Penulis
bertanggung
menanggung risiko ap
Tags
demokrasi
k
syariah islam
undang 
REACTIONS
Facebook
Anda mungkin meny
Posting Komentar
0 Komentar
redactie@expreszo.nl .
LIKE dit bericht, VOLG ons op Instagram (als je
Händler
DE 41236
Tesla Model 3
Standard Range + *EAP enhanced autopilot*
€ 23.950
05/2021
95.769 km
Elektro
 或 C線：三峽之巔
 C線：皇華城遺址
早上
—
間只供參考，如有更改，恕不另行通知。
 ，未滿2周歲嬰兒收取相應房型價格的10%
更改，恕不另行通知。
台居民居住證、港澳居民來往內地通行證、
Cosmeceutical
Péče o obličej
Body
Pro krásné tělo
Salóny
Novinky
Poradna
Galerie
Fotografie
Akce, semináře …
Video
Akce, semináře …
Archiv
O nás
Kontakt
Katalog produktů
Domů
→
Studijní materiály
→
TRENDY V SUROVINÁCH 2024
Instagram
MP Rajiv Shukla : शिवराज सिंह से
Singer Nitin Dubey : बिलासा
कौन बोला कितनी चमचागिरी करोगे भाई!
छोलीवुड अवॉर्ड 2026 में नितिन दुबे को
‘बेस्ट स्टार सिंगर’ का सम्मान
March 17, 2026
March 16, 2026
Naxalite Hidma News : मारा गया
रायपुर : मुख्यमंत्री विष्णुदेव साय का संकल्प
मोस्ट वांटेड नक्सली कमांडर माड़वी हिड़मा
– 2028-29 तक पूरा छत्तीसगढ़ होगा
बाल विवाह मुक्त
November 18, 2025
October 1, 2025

☆ ☆ ☆ ☆ ☆ ☆ ☆

● **Descrição da tarefa**
Reproduza o texto de todas as entradas acima, trocando "Tesla Model 3" por "Tesla Model Y" e mantendo todo o restante inalterado.

● **Resultado da tarefa**
Penulis
bertanggung
menanggung risiko ap
Tags
demokrasi
k
syariah islam
undang 
REACTIONS
Facebook
Anda mungkin meny
Posting Komentar
0 Komentar
redactie@expreszo.nl .
LIKE dit bericht, VOLG ons op Instagram (als je
Händler
DE 41236
Tesla Model Y
Standard Range + *EAP enhanced autopilot*
€ 23.950
05/2021
95.769 km
Elektro
 或 C線：三峽之巔
 C線：皇華城遺址
早上
—
間只供參考，如有更改，恕不另行通知。
 ，未滿2周歲嬰兒收取相應房型價格的10%
更改，恕不另行通知。
台居民居住證、港澳居民來往內地通行證、
Cosmeceutical
Péče o obličej
Body
Pro krásné tělo
Salóny
Novinky
Poradna
Galerie
Fotografie
Akce, semináře …
Video
Akce, semináře …
Archiv
O nás
Kontakt
Katalog produktů
Domů
→
Studijní materiály
→
TRENDY V SUROVINÁCH 2024
Instagram
MP Rajiv Shukla : शिवराज सिंह से
Singer Nitin Dubey : बिलासा
कौन बोला कितनी चमचागिरी करोगे भाई!
छोलीवुड अवॉर्ड 2026 में नितिन दुबे को
‘बेस्ट स्टार सिंगर’ का सम्मान
March 17, 2026
March 16, 2026
Naxalite Hidma News : मारा गया
रायपुर : मुख्यमंत्री विष्णुदेव साय का संकल्प
मोस्ट वांटेड नक्सली कमांडर माड़वी हिड़मा
– 2028-29 तक पूरा छत्तीसगढ़ होगा
बाल विवाह मुक्त
November 18, 2025
October 1, 2025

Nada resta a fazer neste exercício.